6) i sold the twin, along with my last two gtrs (peavey raptor tele clone and epiphone les paul jr.) to pay an attorney a coupla summers ago, then i made two nathan brown tours on borrowed gear -- a lone star strat and fender concert amp belonging to nick girgenti (whose gear i used on more gigs between '97-'04 than i used my own; thanks, nicky) and paul reed smith generously lent by daniel gomez thru some piece o' shit no-name bass amp nathan owned. then keith wingate (bless him) gifted me an indonesian squier strat w/rosewood fretboard and li'l roland cube 60 amp for my b-day in '04. while i've always preferred tube amps, the roland has the best tone i've enjoyed since my idjit ex-brother-in-law destroyed my tweed deluxe while i was overseas '82-'83. for the longest time, i couldn't take the thing out of the house w/o getting compliments on its tone. it's real thick, dark 'n' warm, except for certain occasions when we're playing in the li'l room a.k.a. "wreck west" w/the curtains / blinds open. it has an inline overdrive that sounds like ass, so i never use it (same reason i keep the tone on the dod pedal on zero at all times). i keep the gain on 10 and the master volume set according to the level the other players are at (or wherever andre tells me to set it). treble, mids, and bass are usually between 11 and 1 o'clock, except for the aforementioned "wreck west" contingency, in which case the treble comes down, the mids / bass go up, and the tone on the gtr gets rolled off. best part: when i am intact, i can carry all my shit in / out of the club in a single load. what's not to like?

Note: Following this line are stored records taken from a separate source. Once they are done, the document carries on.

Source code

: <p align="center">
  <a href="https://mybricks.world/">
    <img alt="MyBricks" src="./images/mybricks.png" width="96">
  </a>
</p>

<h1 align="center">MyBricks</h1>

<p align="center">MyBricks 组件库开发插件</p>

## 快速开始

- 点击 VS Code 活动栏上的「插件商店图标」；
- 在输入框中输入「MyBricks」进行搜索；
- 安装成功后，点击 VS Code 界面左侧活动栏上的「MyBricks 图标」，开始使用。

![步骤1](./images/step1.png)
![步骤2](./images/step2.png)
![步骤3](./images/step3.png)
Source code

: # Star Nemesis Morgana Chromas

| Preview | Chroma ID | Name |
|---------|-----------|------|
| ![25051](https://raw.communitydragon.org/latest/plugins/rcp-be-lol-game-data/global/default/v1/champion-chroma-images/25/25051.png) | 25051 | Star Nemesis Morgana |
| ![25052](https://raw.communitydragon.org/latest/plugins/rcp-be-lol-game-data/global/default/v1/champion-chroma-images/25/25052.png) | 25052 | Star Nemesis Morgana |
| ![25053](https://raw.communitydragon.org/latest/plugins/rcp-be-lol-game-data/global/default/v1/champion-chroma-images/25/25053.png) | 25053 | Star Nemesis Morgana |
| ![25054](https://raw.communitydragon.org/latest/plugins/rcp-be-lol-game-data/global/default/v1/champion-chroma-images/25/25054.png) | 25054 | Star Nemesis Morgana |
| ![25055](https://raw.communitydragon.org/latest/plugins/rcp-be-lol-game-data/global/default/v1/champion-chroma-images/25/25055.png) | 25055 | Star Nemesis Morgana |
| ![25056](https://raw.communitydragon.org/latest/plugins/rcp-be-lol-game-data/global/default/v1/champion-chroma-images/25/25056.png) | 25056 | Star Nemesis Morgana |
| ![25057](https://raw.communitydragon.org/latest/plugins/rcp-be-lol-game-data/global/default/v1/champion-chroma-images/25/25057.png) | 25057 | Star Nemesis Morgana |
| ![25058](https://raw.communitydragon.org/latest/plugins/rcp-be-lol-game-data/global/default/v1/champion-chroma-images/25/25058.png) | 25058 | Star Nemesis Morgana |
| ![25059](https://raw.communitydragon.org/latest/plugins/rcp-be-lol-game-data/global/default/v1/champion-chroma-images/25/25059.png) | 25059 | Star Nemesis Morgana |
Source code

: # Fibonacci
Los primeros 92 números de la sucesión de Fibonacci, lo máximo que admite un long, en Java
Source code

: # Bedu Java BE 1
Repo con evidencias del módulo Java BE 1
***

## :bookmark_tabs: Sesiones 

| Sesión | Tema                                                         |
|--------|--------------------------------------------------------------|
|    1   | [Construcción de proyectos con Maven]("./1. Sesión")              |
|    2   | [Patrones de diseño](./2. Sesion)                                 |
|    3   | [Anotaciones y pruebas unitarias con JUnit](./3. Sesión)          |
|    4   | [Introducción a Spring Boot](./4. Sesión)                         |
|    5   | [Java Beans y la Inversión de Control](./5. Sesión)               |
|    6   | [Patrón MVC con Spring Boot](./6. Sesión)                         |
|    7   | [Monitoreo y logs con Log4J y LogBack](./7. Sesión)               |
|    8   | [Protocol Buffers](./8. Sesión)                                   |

7) i never change strings until they break. (i usedta wait until i broke _two_.) this is partly because i'm lazy / cheap, partly because with strat-style gtrs, it takes so long for strings to get seated in after you first put 'em on. since my sweetie bought me an in-line tuner a coupla yrs ago, onstage outta tune-ness is less of a prob for me than it usedta be, but who needs the grief? also...

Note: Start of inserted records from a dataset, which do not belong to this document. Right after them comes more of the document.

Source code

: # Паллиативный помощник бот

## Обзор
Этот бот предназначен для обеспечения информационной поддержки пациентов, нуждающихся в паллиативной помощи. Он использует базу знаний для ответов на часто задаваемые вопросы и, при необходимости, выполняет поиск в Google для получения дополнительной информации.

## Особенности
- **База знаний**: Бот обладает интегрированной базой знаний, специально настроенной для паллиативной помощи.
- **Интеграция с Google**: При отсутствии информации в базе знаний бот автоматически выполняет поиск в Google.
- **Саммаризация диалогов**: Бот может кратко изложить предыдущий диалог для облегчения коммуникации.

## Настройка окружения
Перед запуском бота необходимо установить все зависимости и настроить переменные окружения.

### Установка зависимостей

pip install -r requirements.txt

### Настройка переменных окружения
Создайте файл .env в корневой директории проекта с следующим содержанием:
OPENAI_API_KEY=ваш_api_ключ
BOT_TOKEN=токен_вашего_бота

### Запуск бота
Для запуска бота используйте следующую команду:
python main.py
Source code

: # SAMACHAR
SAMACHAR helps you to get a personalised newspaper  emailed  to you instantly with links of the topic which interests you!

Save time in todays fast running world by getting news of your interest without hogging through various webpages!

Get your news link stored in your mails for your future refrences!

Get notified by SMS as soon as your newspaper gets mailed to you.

8) i never practice. well, only when i'm learning material. lately i've been trying to play some acoustic gtr around the house, but i never really practice songs i'm going to play at the jam or anything. (once in a blue moon i'll hook up the "amplet" with all my toys for the sheer joy of making shitloads of noise in my music room, but most of the time, that seems like too much work.) next yr, however, i think i'm gonna buy a copy of mick goodrick's the advancing guitarist and work on expanding my admittedly primitive knowledge base and technique. i've been bullshitting my way through on stuff i learned when i was a teenager for so long, i only recently started feeling like maybe it woulda been better if i'd learned more than rudimentary theory (e.g., enough to sorta communicate w/other musos on the stand) when i was young. i've just gotten to where i feel like it'd be nice to have more choices onstage when i have to get from point a to point b. we may not be perfectable, but we damn sure oughtta be improvable.

3 Comments:

Blogger stashdauber said...

yeah, sounds like capps mos def got hosed by g.c. the adjustments they wanna charge him $70 for shoulda been made at the factory. caveat emptor (latin for "if you don't know what you're looking for, take someone with you who does"). best advice: trade it in for a righty gtr that'll stay in toon and change out the nut so you can restring it a la jimi.

my spiel is pretty much the kinda stuff you hear from gtrists who don't know theory. again, who gives a shit? nels (who's also self-taught, but knows much more than i do) has it right: it's really more about how you touch the gtr and playing notes that sound good to you (which implies a certain knowledge of what notes sound good). i agree about the mystery, but that's always present, no matter how much you learn. having more knowledge is like having a bigger vocabulary: the more words you know, the more ideas you can express.

7:23 AM  
Anonymous Anonymous said...

Skwoo the Gibson ES series. Yamaha SA2200 all the way , baby!

6:25 PM  
Blogger stashdauber said...

ha! gomez prolly made you say that. he sure makes those japanese-built dog kennels sing sweet.

but do they make one w/p-90s, one wonders?